> _Aim of the task_
Copy the data that follows exactly as it is, excluding all pictures.

*** Opening of Given data ***

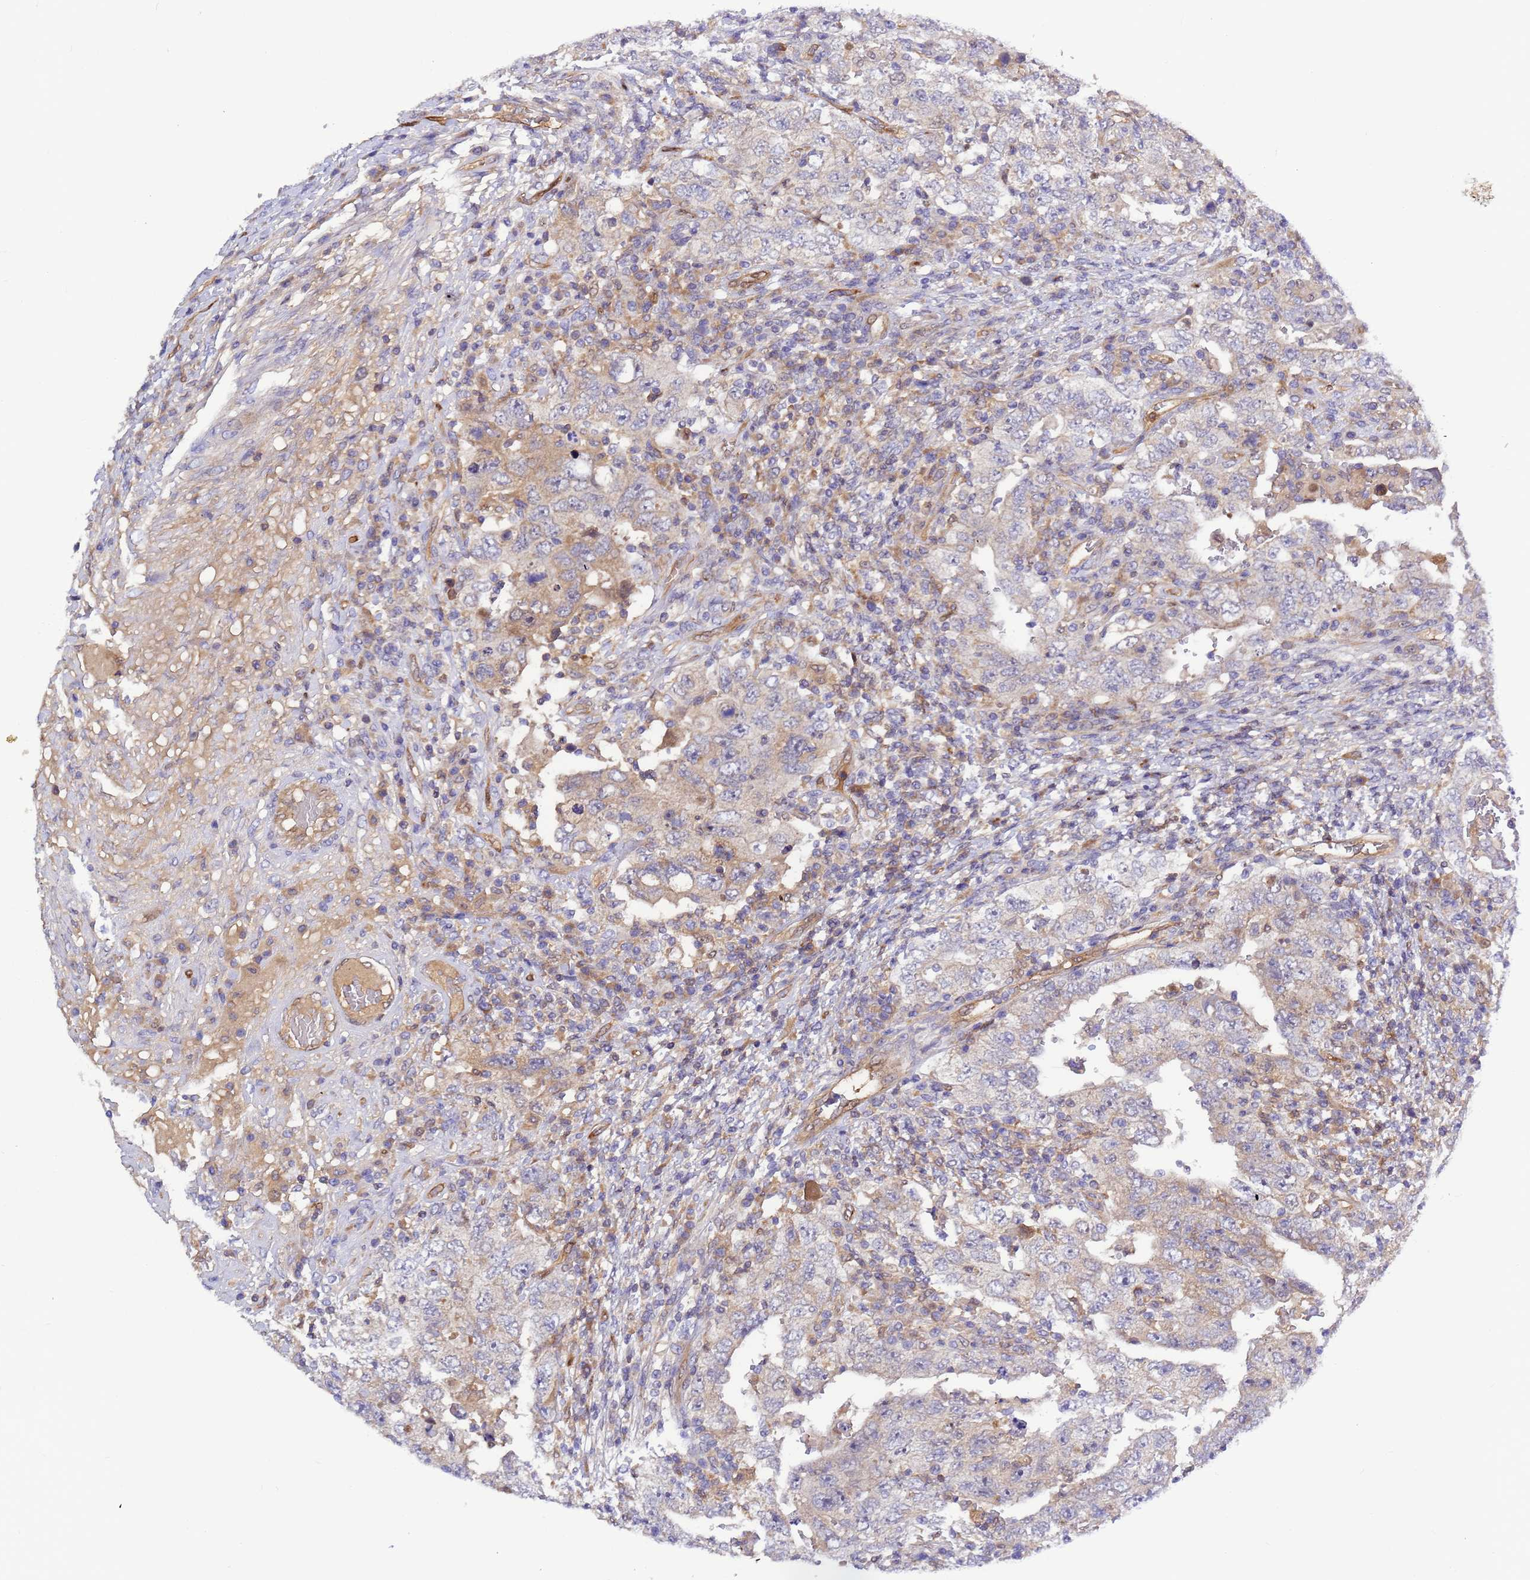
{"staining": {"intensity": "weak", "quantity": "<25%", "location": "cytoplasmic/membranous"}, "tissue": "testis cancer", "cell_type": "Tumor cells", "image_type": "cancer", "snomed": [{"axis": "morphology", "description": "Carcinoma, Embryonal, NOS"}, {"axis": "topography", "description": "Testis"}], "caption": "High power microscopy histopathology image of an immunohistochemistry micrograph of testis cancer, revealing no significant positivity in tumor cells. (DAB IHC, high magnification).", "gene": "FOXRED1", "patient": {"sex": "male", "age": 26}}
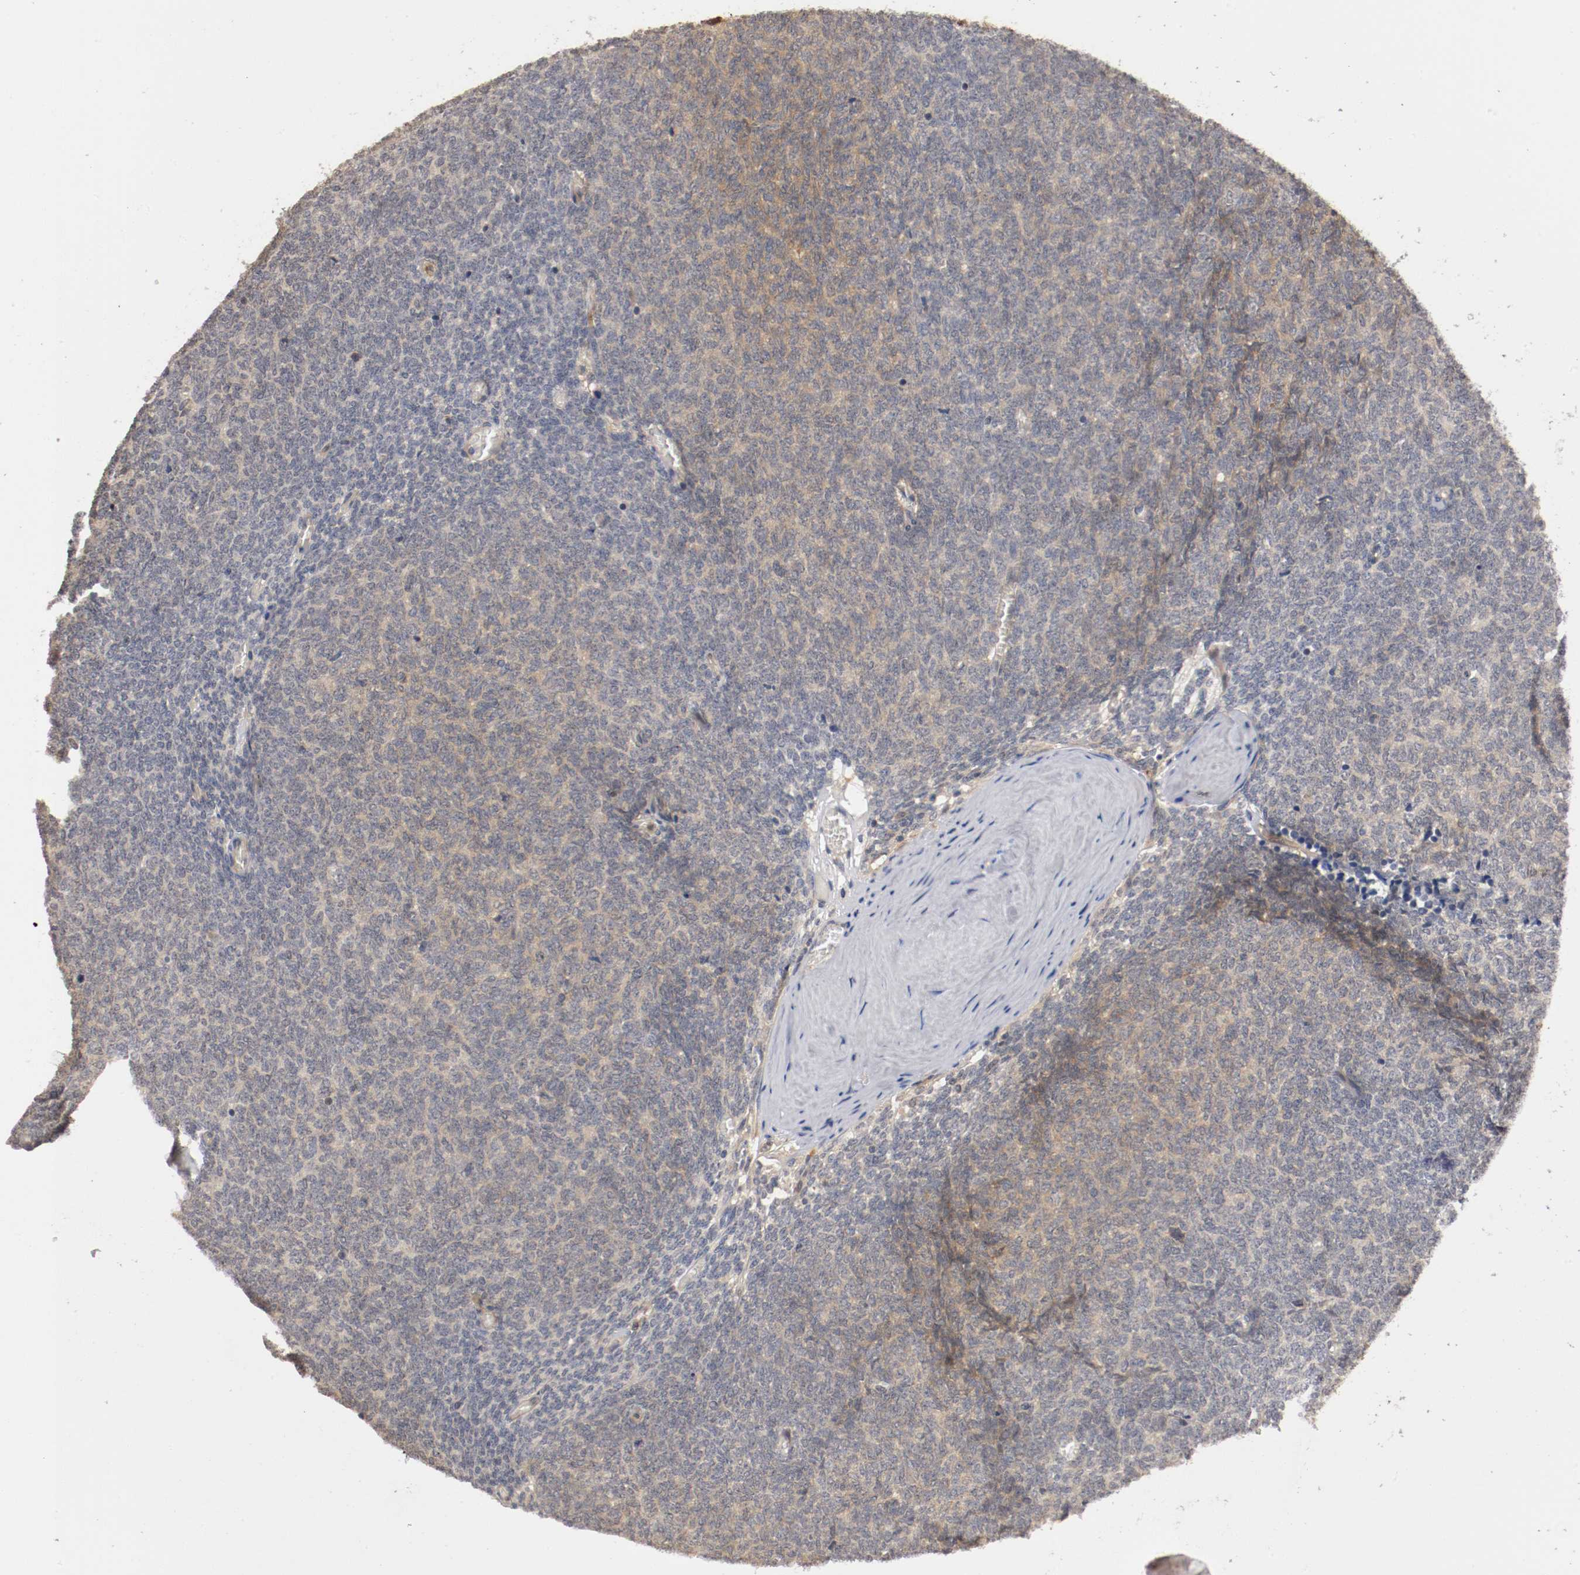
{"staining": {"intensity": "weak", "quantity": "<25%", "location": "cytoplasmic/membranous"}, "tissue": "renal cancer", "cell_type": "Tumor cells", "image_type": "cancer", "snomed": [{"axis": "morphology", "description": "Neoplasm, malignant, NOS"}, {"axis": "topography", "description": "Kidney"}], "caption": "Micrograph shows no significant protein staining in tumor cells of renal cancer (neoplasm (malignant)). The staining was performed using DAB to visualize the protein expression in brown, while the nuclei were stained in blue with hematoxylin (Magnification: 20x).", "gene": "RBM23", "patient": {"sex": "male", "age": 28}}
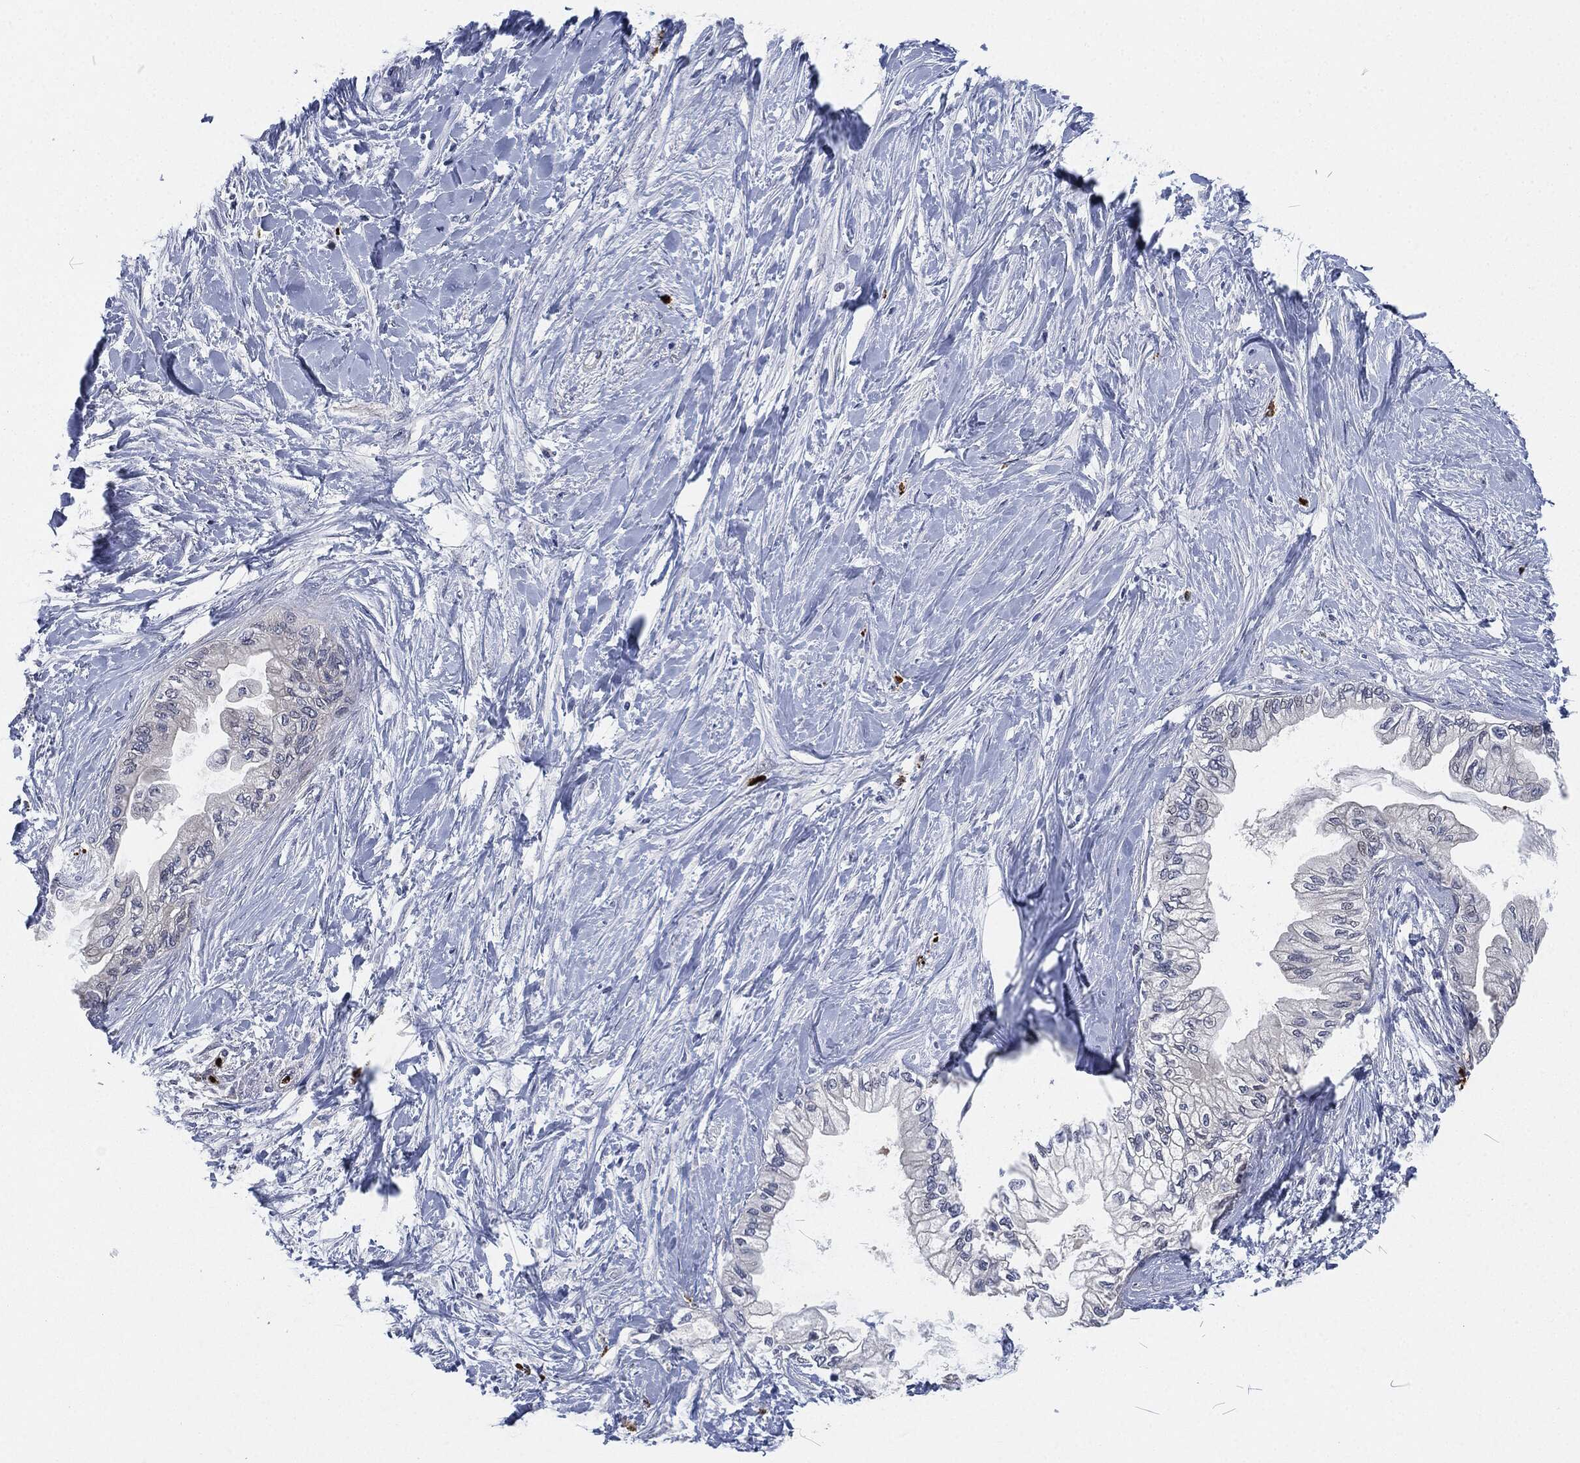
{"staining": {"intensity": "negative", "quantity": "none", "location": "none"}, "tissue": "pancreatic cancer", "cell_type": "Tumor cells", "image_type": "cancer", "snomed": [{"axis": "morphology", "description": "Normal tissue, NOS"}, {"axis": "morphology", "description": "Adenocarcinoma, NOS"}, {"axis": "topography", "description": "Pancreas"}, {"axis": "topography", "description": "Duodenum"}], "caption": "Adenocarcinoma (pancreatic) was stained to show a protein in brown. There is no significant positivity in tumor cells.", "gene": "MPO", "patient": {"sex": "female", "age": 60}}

*** Close of Given data ***

> _Output below_
{"staining": {"intensity": "weak", "quantity": "<25%", "location": "cytoplasmic/membranous"}, "tissue": "testis cancer", "cell_type": "Tumor cells", "image_type": "cancer", "snomed": [{"axis": "morphology", "description": "Carcinoma, Embryonal, NOS"}, {"axis": "topography", "description": "Testis"}], "caption": "High power microscopy histopathology image of an immunohistochemistry micrograph of testis cancer, revealing no significant positivity in tumor cells. (DAB IHC, high magnification).", "gene": "FOXRED1", "patient": {"sex": "male", "age": 26}}
{"staining": {"intensity": "weak", "quantity": "<25%", "location": "cytoplasmic/membranous"}, "tissue": "renal cancer", "cell_type": "Tumor cells", "image_type": "cancer", "snomed": [{"axis": "morphology", "description": "Neoplasm, malignant, NOS"}, {"axis": "topography", "description": "Kidney"}], "caption": "Micrograph shows no significant protein staining in tumor cells of renal cancer (neoplasm (malignant)). The staining was performed using DAB to visualize the protein expression in brown, while the nuclei were stained in blue with hematoxylin (Magnification: 20x).", "gene": "RBM23", "patient": {"sex": "male", "age": 28}}
{"staining": {"intensity": "negative", "quantity": "none", "location": "none"}, "tissue": "pancreatic cancer", "cell_type": "Tumor cells", "image_type": "cancer", "snomed": [{"axis": "morphology", "description": "Normal tissue, NOS"}, {"axis": "morphology", "description": "Adenocarcinoma, NOS"}, {"axis": "topography", "description": "Pancreas"}, {"axis": "topography", "description": "Duodenum"}], "caption": "Adenocarcinoma (pancreatic) was stained to show a protein in brown. There is no significant positivity in tumor cells.", "gene": "MPO", "patient": {"sex": "female", "age": 60}}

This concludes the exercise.